Nic, żadna przejażdżka w Polsce, żadne bruki w Górze Kalwarii czy Długosiodle nie przygotują na taki szok organizmu, jaki po trzydziestu metrach funduje piekielny Arenberg.
To coś, co nie ma nic wspólnego z brukiem, leży sobie od dwustu lat, przecinając lasek i katując kolarzy. To tam właśnie przerwała się kariera Johana Museeuwa (ex Mistrza Świata); łamiąc go w stopniu koszmarnym, cudem wykaraskał się od amputacji.
Wjazd na sektor. Zjeżdżając z szerokiej, wygodnej, równej, płaskiej szosy wpada się – po ostrym zakręcie w prawo – w to coś, czego imienia wypowiadać nie wypada.
Już wiem, dlaczego ów Francuz krzyczał do mnie „le sectour”. Po prostu bym uważał, bo lecieliśmy dość szybko. Zakręt ostro w prawo, złożyć się…
… po zakręcie otwiera się piekło. Prędkość wyniosła mnie na zupełną lewą stronę; na te zupełnie przypadkowo rozsypane kamienie. Zaznaczam, że tam nie ma czegoś takiego, jak nasze klasyczne rzeczne otoczaki. Tam są kamienie z ostrymi krawędziami, całkowicie przypadkowo rzuconymi na ziemię. Podkreślam to, że fragmentami nie jedzie się po płaskich częściach kamieni… a między nimi odstępy potrafią sięgać dziesięciu i więcej centymetrów. 
Co więcej – Arenberg nie jest płaskim odcinkiem drogi. To stary dukt, w którym dziesiątki lat odcisnęły piętno – środkiem jest znaczny, nierówny garb a bokami ciągną się dwa „wklęśnięcia”, powstałe przez lata używania nieutwardzonej drogi. Plus do tego dziesiątki powyrywanych – i oczywiście nieuzupełnionych kamieni. Cały dukt jest szeroki na około dwa metry. Ale jechać nim dwie osoby obok siebie – niemal niemożliwe, tak rzuca rowerem na boki. Widać to wyraźnie, jak peleton zawodowy pokonuje ten odcinek – jadą tam szybko, ale jednak prawie zawsze szlaczkiem, pojedynczo.

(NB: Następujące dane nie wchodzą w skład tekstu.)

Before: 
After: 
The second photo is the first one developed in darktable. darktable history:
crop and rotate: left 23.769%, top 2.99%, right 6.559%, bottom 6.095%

Zakręt. Mocne uchwycenie kierownicy, już nie było czasu na hamowanie. Hałas, gdy rower aż trzeszczy uderzając w podkłady kolejowe stojące na sztorc. Skupienie totalne, mózg jest w stanie wyartykułować tylko jedno polecenie – utrzymać się w drodze.
Chciałem wrzasnąć „MAMO!”, przygryzłem sobie wargę; kask, ciasno przecież zapięty na głowie, miałem na potylicy, na czole, znalazł się także na brodzie a i przez chwilę na oczach.

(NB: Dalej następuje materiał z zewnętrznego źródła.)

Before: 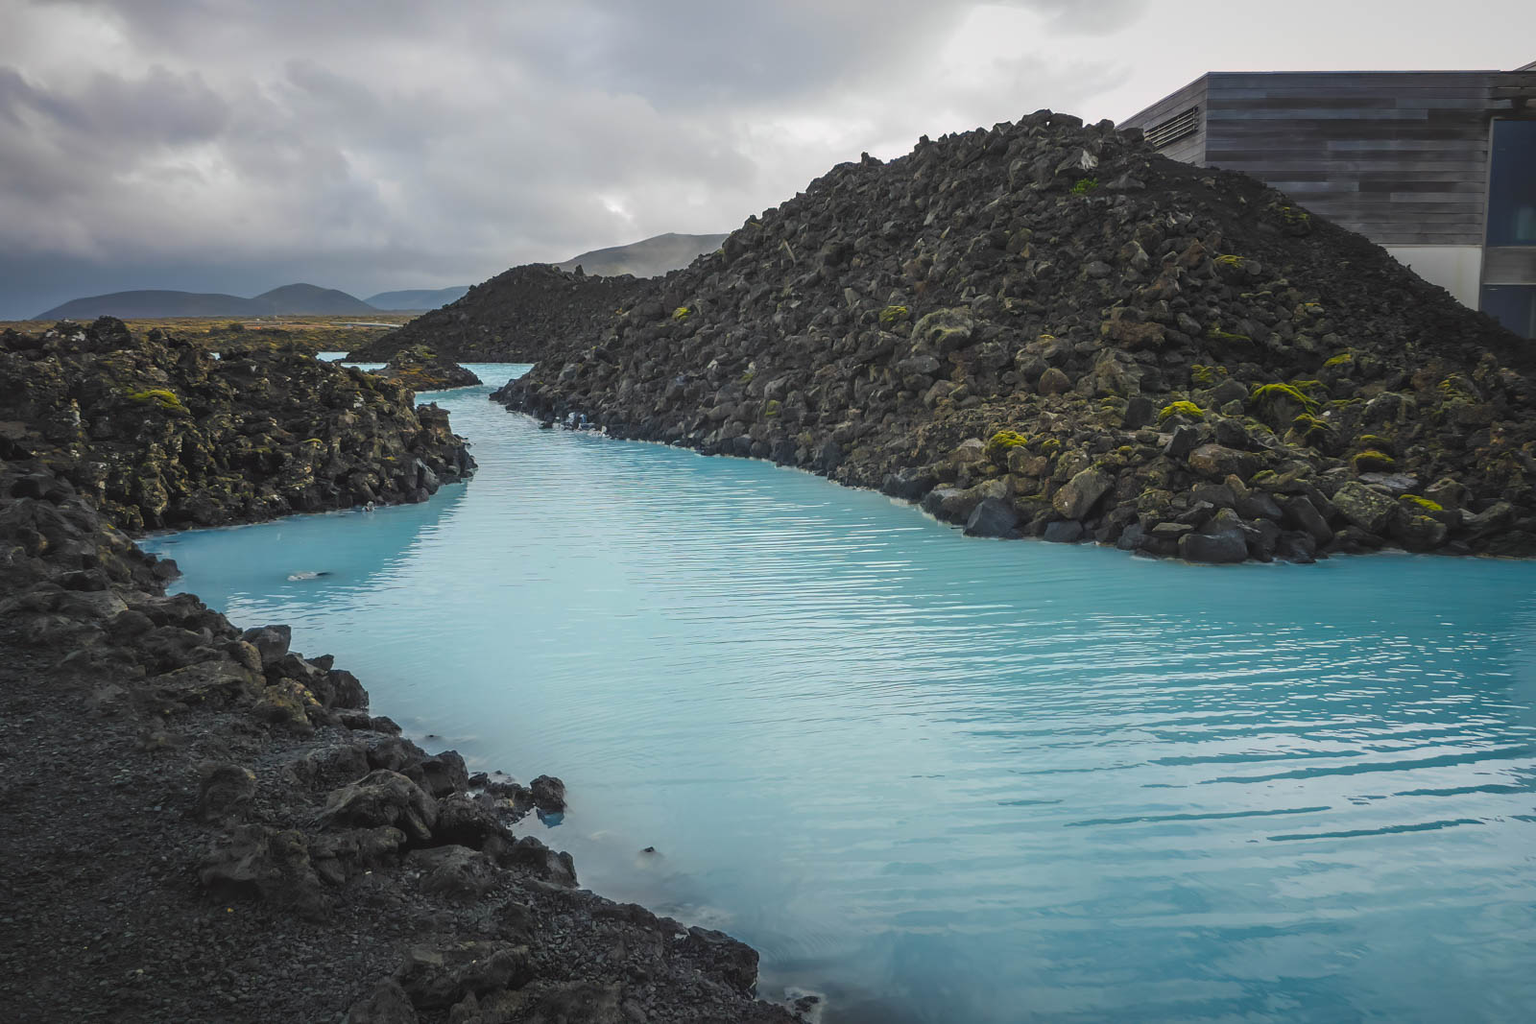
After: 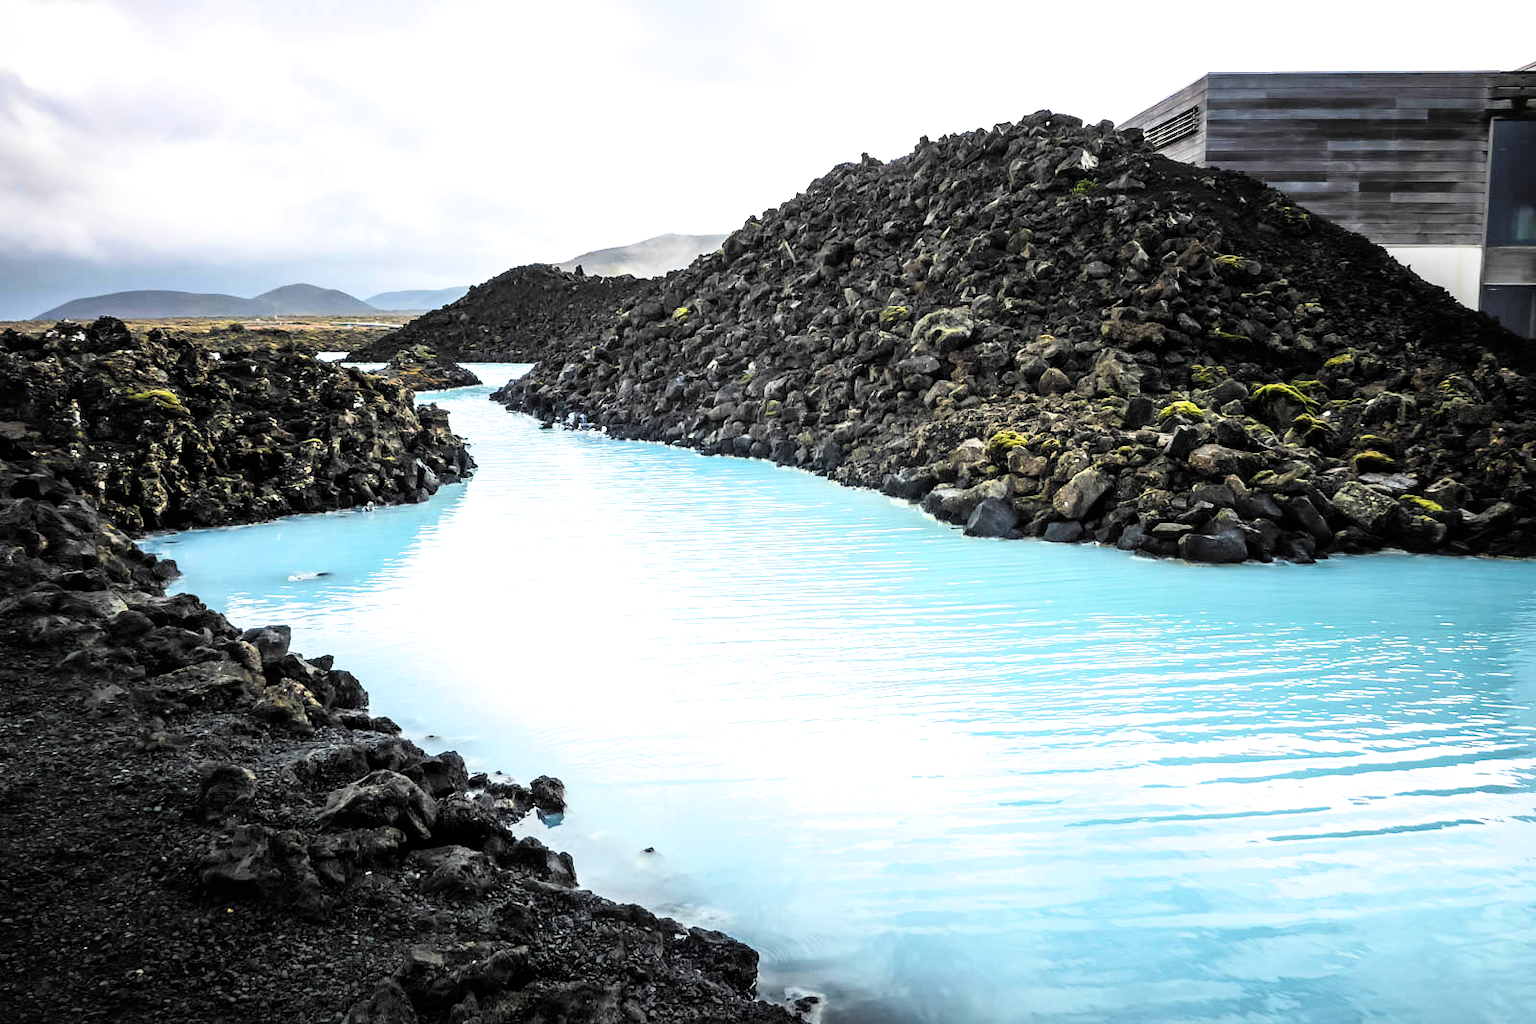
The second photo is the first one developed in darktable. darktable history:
filmic rgb: black relative exposure -3.75 EV, white relative exposure 2.4 EV, dynamic range scaling -50%, hardness 3.42, latitude 30%, contrast 1.8
color correction: highlights a* -0.182, highlights b* -0.124
exposure: exposure 1.16 EV, compensate exposure bias true, compensate highlight preservation false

Kątem oka widzę, że znaczna część mojej grupy ścina zakręt, zjeżdżając za barierki (poza pomiarem czasu) i jadą ścieżką, którą nie wolno jeździć, za plecami ludzi, a przed ścianą lasu. Objechali cały Arenberg bokiem, zdobywając w ten sposób przewagę nad kilkoma z nas, cisnącymi cały odcinek brukiem.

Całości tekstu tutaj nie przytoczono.